Liz Sigmund said: “The question is who investigated them and what did they find? I think it is fair to say that there is no faith in the Ministry of Defence investigating their own misdeeds if that is what actually happened.
“We don’t even know where these terrible allegations took place. I spoke to John Barry on the telephone in the seventies and asked him where it had happened. I asked ‘Was it at Porton or at the base in Nancekuke in Cornwall? He said that it wasn’t either of those places but another establishment somewhere in the South East. He intimated that it had happened to people suffering from dementia who had no families. If that is true, then it is too horrible to contemplate.”

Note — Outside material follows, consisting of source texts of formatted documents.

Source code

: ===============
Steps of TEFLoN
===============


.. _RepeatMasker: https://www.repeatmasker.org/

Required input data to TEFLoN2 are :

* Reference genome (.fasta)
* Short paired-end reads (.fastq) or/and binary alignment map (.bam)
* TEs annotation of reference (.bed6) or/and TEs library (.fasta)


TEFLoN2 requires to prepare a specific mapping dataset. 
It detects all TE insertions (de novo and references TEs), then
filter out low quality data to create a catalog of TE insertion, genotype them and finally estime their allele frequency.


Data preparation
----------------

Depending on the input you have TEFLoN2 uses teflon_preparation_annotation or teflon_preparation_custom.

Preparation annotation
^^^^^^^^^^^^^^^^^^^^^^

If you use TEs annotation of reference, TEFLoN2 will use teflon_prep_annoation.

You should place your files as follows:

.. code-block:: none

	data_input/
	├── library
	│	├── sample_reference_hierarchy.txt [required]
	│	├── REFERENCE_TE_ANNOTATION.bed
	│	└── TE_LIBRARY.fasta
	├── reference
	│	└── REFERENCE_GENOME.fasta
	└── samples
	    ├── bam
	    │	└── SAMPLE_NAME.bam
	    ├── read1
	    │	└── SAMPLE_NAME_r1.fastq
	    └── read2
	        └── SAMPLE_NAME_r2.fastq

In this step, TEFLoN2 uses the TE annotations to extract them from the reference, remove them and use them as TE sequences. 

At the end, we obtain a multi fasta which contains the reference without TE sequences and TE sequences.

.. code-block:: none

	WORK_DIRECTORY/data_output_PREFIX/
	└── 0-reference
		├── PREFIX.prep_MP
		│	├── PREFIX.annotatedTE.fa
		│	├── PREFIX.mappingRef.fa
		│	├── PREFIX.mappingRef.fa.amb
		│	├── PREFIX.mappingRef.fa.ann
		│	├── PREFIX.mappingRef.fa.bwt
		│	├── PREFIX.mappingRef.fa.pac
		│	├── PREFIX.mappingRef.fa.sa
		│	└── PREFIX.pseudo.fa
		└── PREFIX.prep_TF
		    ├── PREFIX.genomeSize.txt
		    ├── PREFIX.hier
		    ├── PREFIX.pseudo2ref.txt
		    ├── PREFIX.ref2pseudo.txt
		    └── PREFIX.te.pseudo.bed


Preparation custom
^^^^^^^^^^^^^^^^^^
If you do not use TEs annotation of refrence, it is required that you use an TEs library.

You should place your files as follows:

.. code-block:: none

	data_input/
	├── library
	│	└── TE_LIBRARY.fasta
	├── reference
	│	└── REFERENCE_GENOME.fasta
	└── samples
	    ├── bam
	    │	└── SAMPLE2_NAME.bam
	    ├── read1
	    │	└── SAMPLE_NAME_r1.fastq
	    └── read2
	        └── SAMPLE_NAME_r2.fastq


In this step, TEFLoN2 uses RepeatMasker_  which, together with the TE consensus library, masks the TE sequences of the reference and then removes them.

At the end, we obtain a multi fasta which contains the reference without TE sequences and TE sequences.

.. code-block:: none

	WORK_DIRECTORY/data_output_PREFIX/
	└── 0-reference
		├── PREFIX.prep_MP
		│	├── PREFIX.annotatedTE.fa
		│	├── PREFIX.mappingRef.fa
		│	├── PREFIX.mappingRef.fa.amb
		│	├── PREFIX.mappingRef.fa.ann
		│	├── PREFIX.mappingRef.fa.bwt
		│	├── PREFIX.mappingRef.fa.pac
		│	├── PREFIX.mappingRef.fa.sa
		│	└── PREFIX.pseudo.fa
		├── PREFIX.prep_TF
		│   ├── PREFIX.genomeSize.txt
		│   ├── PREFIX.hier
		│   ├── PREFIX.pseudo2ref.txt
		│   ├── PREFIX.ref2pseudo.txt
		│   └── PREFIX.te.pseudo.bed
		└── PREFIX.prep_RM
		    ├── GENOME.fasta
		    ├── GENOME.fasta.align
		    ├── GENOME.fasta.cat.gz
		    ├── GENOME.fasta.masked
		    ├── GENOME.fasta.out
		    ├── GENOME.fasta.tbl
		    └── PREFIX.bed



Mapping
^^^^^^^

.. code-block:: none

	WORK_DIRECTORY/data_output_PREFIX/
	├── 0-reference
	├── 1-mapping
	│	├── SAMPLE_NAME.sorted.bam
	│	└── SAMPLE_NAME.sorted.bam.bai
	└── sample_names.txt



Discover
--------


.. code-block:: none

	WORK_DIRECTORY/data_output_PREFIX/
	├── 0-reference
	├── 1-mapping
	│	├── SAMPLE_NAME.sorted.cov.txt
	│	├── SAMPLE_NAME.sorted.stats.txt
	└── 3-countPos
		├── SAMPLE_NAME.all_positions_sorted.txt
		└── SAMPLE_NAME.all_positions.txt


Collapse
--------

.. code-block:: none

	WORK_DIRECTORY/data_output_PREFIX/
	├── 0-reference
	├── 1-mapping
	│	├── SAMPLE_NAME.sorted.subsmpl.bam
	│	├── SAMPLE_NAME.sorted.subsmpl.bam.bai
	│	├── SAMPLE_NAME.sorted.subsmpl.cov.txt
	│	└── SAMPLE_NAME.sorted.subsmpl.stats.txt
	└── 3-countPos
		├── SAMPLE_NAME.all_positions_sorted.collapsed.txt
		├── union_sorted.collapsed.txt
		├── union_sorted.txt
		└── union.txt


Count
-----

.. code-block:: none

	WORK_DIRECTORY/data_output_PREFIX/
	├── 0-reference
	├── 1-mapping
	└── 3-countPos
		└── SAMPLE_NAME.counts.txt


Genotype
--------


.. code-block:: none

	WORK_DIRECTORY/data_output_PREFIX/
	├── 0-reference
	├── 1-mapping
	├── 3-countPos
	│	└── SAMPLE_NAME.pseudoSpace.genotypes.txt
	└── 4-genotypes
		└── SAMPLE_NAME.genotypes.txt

Another twist to the Porton Down affair is contained in the recently released book Inside Outside by controversial MP Tam Dalyell. The autobiography contains an entire chapter on the base. He was admonished by the Speaker of the House of Commons for wearing a black tricorn hat, for events surrounding his campaign which exposed the work of Porton Down. The MP who has long believed in a Freedom of Information Act said: “For years I believed the MOD stitched me up over Porton Down in revenge for other issues I had embarrassed them about. But now it’s dawning on me that they did it because they were desperate to keep me away from the subject of Porton Down. They wanted to make the subject a no-go zone.”
Fearing the outcome of the Operation Antler, the MOD announced on 21 November that they will launch clinical trials on the volunteers to see if their health was damaged. The Government is also on the backfoot. A minister has finally acknowledged that victims of the secret experiments it carried out on over 20,000 human “guinea pigs” will be offered “full examinations” to see if the experiments are responsible for an array of illnesses. The MOD has also admitted that up to 4,000 servicemen were subjected to nerve agent experiments, almost a third more than previously claimed. But an MOD official has reiterated that they have seen “no scientific or medical evidence” linking the health of veterans to their participation in nuclear tests or the Gulf War.
Some analysts believe that it will take years to establish the truth, but that is all that matters to the relatives, who simply want justice. Alan Care, lawyer for the Porton Down volunteers, said the MOD’s new assessment programme was “insufficient.” He demanded a “full independent inquiry.”
o According to sources, the tests will by conducted by doctors at St. Thomas’ Hospital in London. The same facility who checked Gulf War veterans. It is also our understanding that meetings between Porton Down management, defence ministers and the security services have taken place on a regular basis to discuss the implementation of a damage limitation programme.